>> Begin TEXT TO READ
How is your disk connected?
I would like to recommend you to check your disk with fsck
for other errors first. Stop and remove the storagenode container before the check and unmount the disk. Run fsck
on it with errors correction and then mount the disk back.
To re-create several databases:
- Stop the storagenode
- Remove
piece_expiration.db
,satellites.db
,pricing.db
,orders.db
from the data location - Move remained databases to the other folder,
backup
for example (please, use your own paths!):
mkdir /mnt/storj/storagenode/backup
mv /mnt/storj/storagenode/storage/*.db /mnt/storj/storagenode/backup/
- Move the config file to the
backup
too (please, correct path!):
mv /mnt/storj/storagenode/config.yaml /mnt/storj/storagenode/backup/
- Execute this command (please, correct path! Please, note, there is only one mount and no one parameter, this is important):
docker pull storjlabs/storagenode:latest
docker run -it --rm -v /mnt/storj/storagenode:/app/config storjlabs/storagenode:latest
It will throw error and exit. This is expected.
- Move all saved databases and config back from the
backup
(please, correct path!):
mv /mnt/storj/storagenode/backup/config.yaml /mnt/storj/storagenode/
mv /mnt/storj/storagenode/backup/*.db /mnt/storj/storagenode/storage/
- Start the storagenode
- Check your logs
Also, I would like to ask you to update your docker run
command with the latest version: https://documentation.storj.io/setup/cli/storage-node#running-the-storage-node seems it doesn’t have a timeout included.
>> End TEXT TO READ
>> Begin ENTRIES SHOWN
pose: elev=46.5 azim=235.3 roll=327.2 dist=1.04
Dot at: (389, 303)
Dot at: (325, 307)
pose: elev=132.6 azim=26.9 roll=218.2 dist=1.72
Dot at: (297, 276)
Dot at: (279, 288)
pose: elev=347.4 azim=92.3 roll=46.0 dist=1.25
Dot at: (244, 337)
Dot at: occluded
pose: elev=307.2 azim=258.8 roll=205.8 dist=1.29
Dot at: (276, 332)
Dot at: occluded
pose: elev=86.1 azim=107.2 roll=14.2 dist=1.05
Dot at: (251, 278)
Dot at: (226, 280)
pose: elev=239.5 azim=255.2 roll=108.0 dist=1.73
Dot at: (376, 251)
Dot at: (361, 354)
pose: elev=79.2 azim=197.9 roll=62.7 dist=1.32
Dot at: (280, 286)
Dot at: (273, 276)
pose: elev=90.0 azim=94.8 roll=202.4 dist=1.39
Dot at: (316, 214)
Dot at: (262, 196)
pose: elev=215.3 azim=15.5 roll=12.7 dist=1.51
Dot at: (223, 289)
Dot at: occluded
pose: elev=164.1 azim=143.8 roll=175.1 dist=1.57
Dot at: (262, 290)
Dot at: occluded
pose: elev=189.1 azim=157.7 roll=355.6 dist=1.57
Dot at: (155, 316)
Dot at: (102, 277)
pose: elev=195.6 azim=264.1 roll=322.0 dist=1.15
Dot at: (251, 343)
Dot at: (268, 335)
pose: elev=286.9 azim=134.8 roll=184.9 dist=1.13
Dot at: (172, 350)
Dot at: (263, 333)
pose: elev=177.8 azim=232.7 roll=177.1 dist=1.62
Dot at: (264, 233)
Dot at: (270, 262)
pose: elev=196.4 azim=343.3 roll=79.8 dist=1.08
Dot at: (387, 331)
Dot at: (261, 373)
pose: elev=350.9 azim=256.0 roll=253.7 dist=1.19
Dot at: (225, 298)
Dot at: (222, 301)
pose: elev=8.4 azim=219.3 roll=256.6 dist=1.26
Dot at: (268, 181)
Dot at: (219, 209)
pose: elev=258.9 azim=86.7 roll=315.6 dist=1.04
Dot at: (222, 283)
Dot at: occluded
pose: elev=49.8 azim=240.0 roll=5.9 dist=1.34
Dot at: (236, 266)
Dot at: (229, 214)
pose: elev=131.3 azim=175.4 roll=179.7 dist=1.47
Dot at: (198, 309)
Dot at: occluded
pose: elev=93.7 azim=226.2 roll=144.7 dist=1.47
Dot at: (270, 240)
>> End ENTRIES SHOWN
→ PROBLEMS:
**A)** Please transcribe the storage node repair post between "I would like to recommend" and "the disk back.", inclusive.
**B)** Condense the paragraph of the storage node repair post beginning "I would like to recommend you to check your disk" into a short list of steps.

→ FULL ANSWERS:
**A)**
I would like to recommend you to check your disk with fsck
for other errors first. Stop and remove the storagenode container before the check and unmount the disk. Run fsck
on it with errors correction and then mount the disk back.

**B)**
- Check the disk for other errors with fsck first.
- Before the check, stop and remove the storagenode container and unmount the disk.
- Run fsck on the disk with error correction.
- Mount the disk back.